* [Assignment] In your copy, set down the entries exactly and exclude the pictures.

* [Material provided]
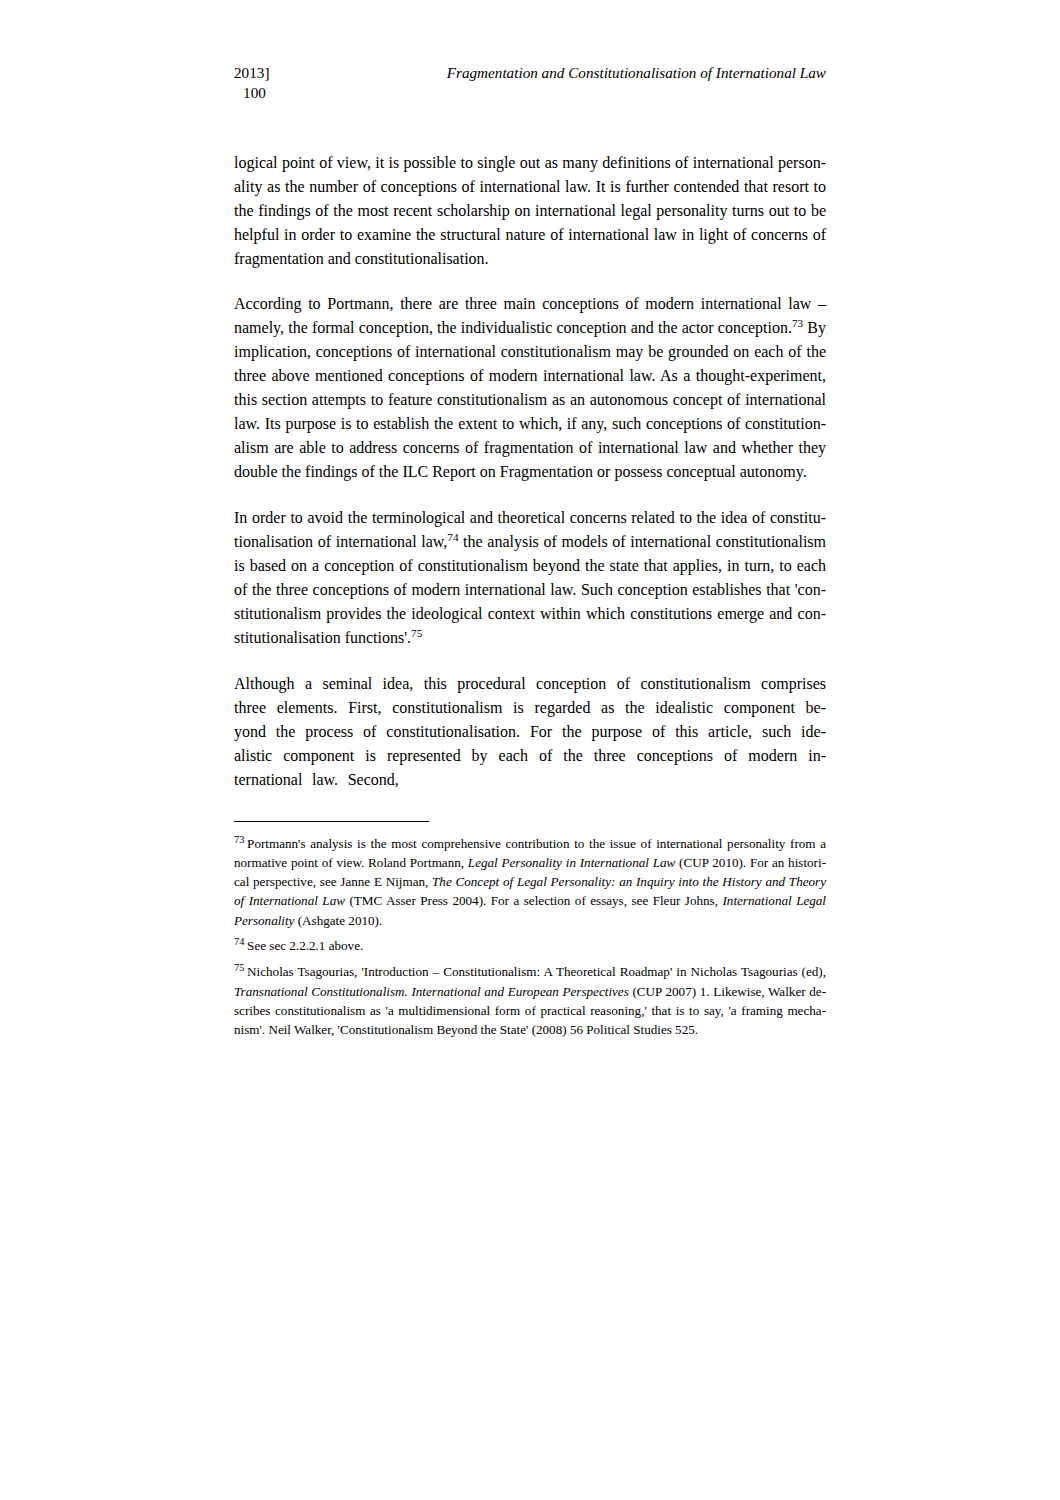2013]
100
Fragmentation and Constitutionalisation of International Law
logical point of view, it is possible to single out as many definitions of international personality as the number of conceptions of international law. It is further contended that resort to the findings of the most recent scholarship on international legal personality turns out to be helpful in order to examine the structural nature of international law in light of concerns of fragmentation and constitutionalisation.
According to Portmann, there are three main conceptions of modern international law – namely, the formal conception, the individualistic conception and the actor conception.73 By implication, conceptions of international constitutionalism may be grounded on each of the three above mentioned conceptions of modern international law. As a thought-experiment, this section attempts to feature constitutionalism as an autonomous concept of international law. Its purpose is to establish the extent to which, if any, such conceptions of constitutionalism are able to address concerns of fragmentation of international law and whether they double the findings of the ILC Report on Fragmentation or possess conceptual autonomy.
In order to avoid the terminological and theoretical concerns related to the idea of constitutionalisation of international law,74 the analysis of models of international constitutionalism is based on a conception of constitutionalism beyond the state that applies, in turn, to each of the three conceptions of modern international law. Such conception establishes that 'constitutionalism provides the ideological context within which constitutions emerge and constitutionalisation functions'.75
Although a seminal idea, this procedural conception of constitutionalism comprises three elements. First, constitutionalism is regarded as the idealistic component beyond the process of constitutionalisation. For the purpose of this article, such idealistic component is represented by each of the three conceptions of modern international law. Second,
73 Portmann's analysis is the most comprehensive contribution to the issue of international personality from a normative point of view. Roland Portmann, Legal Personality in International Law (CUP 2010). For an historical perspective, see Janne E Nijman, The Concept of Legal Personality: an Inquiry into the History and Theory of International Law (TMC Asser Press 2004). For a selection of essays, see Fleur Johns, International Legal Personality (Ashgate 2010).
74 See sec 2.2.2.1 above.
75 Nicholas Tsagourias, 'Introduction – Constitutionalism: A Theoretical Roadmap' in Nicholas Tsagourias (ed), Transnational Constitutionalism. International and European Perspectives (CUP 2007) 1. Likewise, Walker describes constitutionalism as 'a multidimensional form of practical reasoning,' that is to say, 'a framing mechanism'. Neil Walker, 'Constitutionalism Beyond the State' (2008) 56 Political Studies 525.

* [Exercise output]
2013]
100
Fragmentation and Constitutionalisation of International Law
logical point of view, it is possible to single out as many definitions of international personality as the number of conceptions of international law. It is further contended that resort to the findings of the most recent scholarship on international legal personality turns out to be helpful in order to examine the structural nature of international law in light of concerns of fragmentation and constitutionalisation.
According to Portmann, there are three main conceptions of modern international law – namely, the formal conception, the individualistic conception and the actor conception.73 By implication, conceptions of international constitutionalism may be grounded on each of the three above mentioned conceptions of modern international law. As a thought-experiment, this section attempts to feature constitutionalism as an autonomous concept of international law. Its purpose is to establish the extent to which, if any, such conceptions of constitutionalism are able to address concerns of fragmentation of international law and whether they double the findings of the ILC Report on Fragmentation or possess conceptual autonomy.
In order to avoid the terminological and theoretical concerns related to the idea of constitutionalisation of international law,74 the analysis of models of international constitutionalism is based on a conception of constitutionalism beyond the state that applies, in turn, to each of the three conceptions of modern international law. Such conception establishes that 'constitutionalism provides the ideological context within which constitutions emerge and constitutionalisation functions'.75
Although a seminal idea, this procedural conception of constitutionalism comprises three elements. First, constitutionalism is regarded as the idealistic component beyond the process of constitutionalisation. For the purpose of this article, such idealistic component is represented by each of the three conceptions of modern international law. Second,
73 Portmann's analysis is the most comprehensive contribution to the issue of international personality from a normative point of view. Roland Portmann, Legal Personality in International Law (CUP 2010). For an historical perspective, see Janne E Nijman, The Concept of Legal Personality: an Inquiry into the History and Theory of International Law (TMC Asser Press 2004). For a selection of essays, see Fleur Johns, International Legal Personality (Ashgate 2010).
74 See sec 2.2.2.1 above.
75 Nicholas Tsagourias, 'Introduction – Constitutionalism: A Theoretical Roadmap' in Nicholas Tsagourias (ed), Transnational Constitutionalism. International and European Perspectives (CUP 2007) 1. Likewise, Walker describes constitutionalism as 'a multidimensional form of practical reasoning,' that is to say, 'a framing mechanism'. Neil Walker, 'Constitutionalism Beyond the State' (2008) 56 Political Studies 525.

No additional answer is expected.